Toledo soll gegen Geld die Auftragsvergabe an Odebrecht beeinflusst haben. Der Streckenabschnitt in Peru wurde fast dreimal so teuer wie geplant – statt gut siebenhundert Millionen Euro letztlich zwei Milliarden Euro.

Gegen den Odebrecht-Konzern ermittelt schon lange die Justiz in den USA. Demzufolge hat Odebrecht in zwölf Ländern möglicherweise weit über siebenhundert Millionen Euro an Schmiergeldern gezahlt, um dafür Bauaufträge zu erhalten.

Odebrecht hat fast 130 000 Mitarbeiter und ist in 26 Ländern tätig. In der Firma habe es eine regelrechte “Bestechungsabteilung” gegeben, die sich um die Schmiergeldzahlungen gekümmert habe, stellten die Ermittler fest.

Der Konzern akzeptierte in den USA vor kurzem eine Strafe von mehr als drei Milliarden Euro, ebenso Strafen in Brasilien und der Schweiz. Alle drei Länder hatten gemeinsam ermittelt.

So verlangt die Schweizer Bundesanwaltschaft BA, dass Odebrecht und zwei Tochtergesellschaften zusammen mehr als zweihundert Millionen Franken zahlen.

Die eigentliche Strafe beträgt allerdings nur 4,5 Millionen Franken; dabei war die BA an die gesetzlich vorgesehene Höchststrafe von fünf Millionen Franken gebunden. Der übergroße Rest sind vor allem Ersatzforderungen und Verfahrenskosten.

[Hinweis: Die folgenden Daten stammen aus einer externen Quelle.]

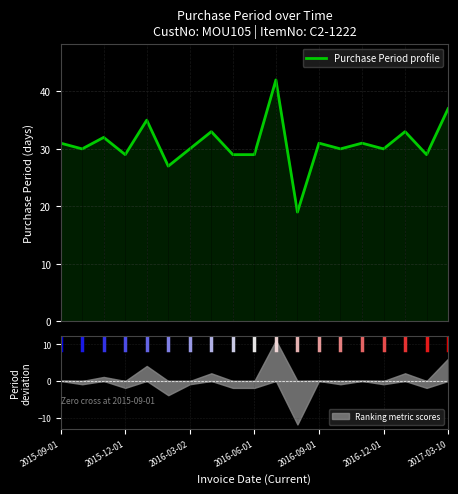

What is the sum of all values?

587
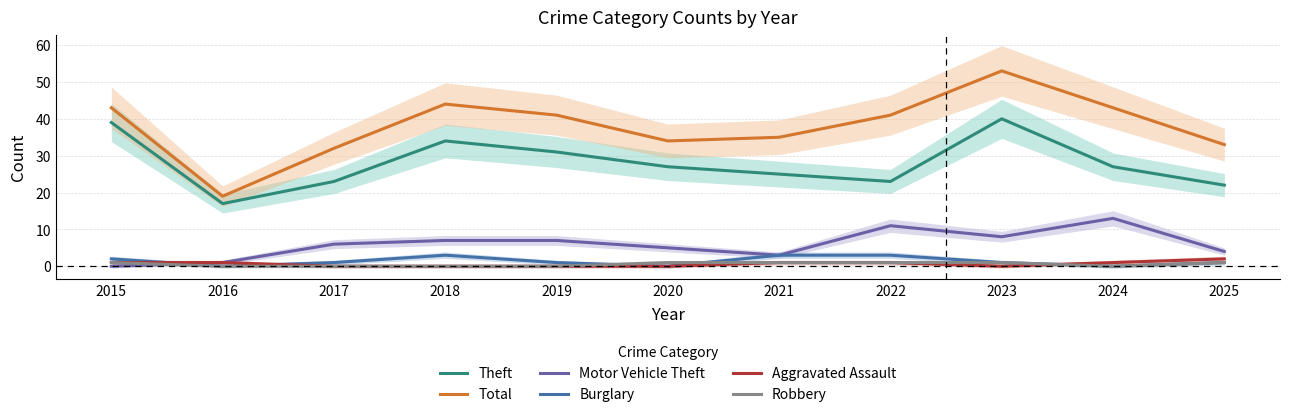

In Burglary, how many points are lower than both neighbors (excluding endpoints)?

3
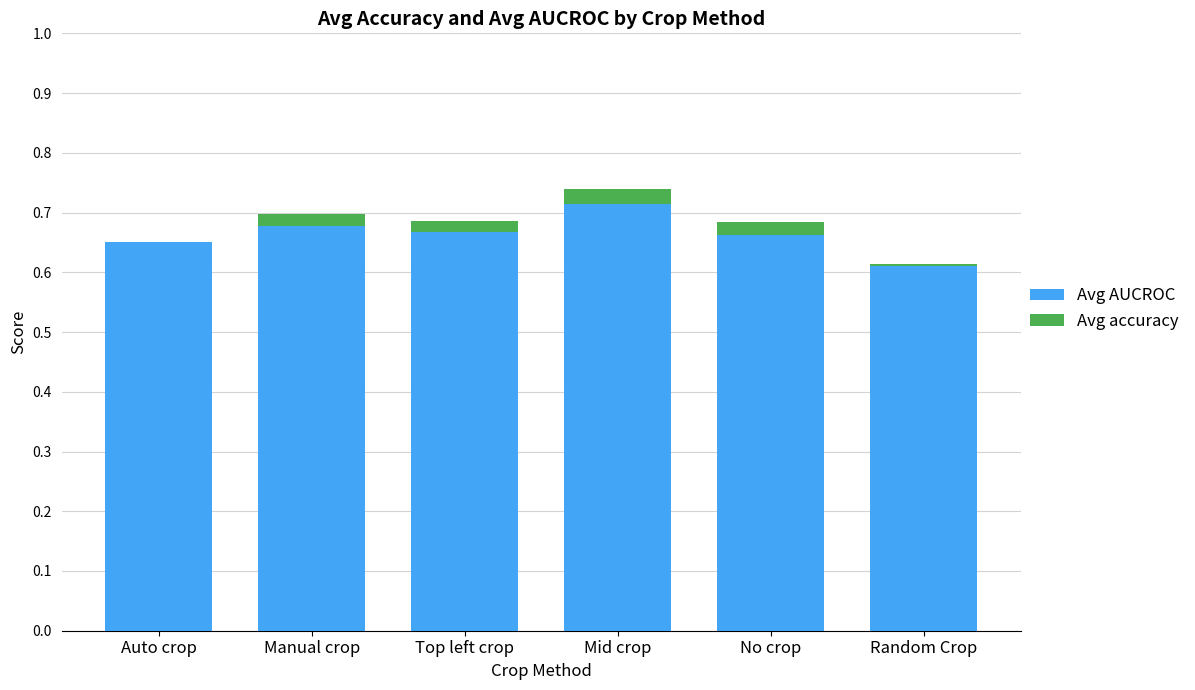

At how many categories does at least one series exceed 0?

6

Das amerikanische Justizministerium teilte damals für die dortige Einigung mit, es sei die größte Strafsumme, auf die man sich jemals in einem internationalen Korruptionsfall geeinigt habe.

Auslöser für die Ermittlungen in mehreren Ländern sind die Erkenntnisse im Zuge des “Lava-Jato”-Skandals in Brasilien, der dort bereits mehrere führende Politiker zu Fall gebracht hat.

Etliche inhaftierte Manager von Odebrecht haben in einer Kronzeugenregelung gegenüber der Justiz umfangreich ausgesagt.

Schon in den Achtzigern habe Odebrecht gezielt Länder mit schwachen Institutionen für seine Geschäfte ausgewählt, die anfällig für Korruption waren, sagt die brasilianische Journalistin Malu Gaspar der ARD-Südamerikakorrespondentin.

“Das gehörte zur Geschäftspraxis, und die Regierungen der Länder haben sich daran immer recht schnell angepasst”, betont Gaspar.

Die Vorwürfe treffen in Brasilien führende Unternehmen ebenso wie fast die ganze politische Klasse. “Zum ersten Mal lässt uns das erkennen, es geht nicht nur um ein wirtschaftliches, sondern auch um ein politisches Phänomen”, betont Gaspar gegenüber der ARD.

Odebrecht habe enge Beziehungen zur herrschenden Arbeiterpartei und dem einstigen Staatspräsidenten Luiz Inácio Lula da Silva gehabt und in ganz Südamerika befreundete Linksregierungen finanziert: “Eine Sache ging mit der anderen einher. Und das Ausmaß ist beeindruckend.”